The National Coffee Roasters Association pushed iced coffee promotions for another decade at least but the effort diminished over time. With the dramatic consolidation of the coffee industry that followed WWII and the emergence instant coffee as a profitable industry segment, iced coffee became synonymous with instant coffee and the idea of pouring fresh brewed coffee over ice virtually vanished, to be revived, as so many ideals from the past were, by the specialty coffee industry.
To say that specialty coffee “ran with that” is an understatement.

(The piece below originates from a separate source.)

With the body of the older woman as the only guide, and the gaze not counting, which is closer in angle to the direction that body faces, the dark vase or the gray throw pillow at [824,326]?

You could say that the specialty coffee industry has fully defined the term “all ways” that was so nebulous 100 years ago. Summer once was for coffee like sunlight for a vampire, but not anymore. We survive and thrive in all weather now, fighting literal heat with literal ice. The ice is all sorts of fancy now, but as you look toward summer 2019, don’t forget that a very simple extra strong brew poured over ice has been solving coffee’s summer for a long time
[i] Dog Days refers to the hottest days of summer, characterized by lethargy and inactivity, but the phrase is not named after dogs. It comes from the star, Sirius, also known as the “dog star,” which rises simultaneously with the sun during the hottest days of summer in the northern hemisphere. Not a bad name for a blend designed for iced coffee: “Dog Days Blend.”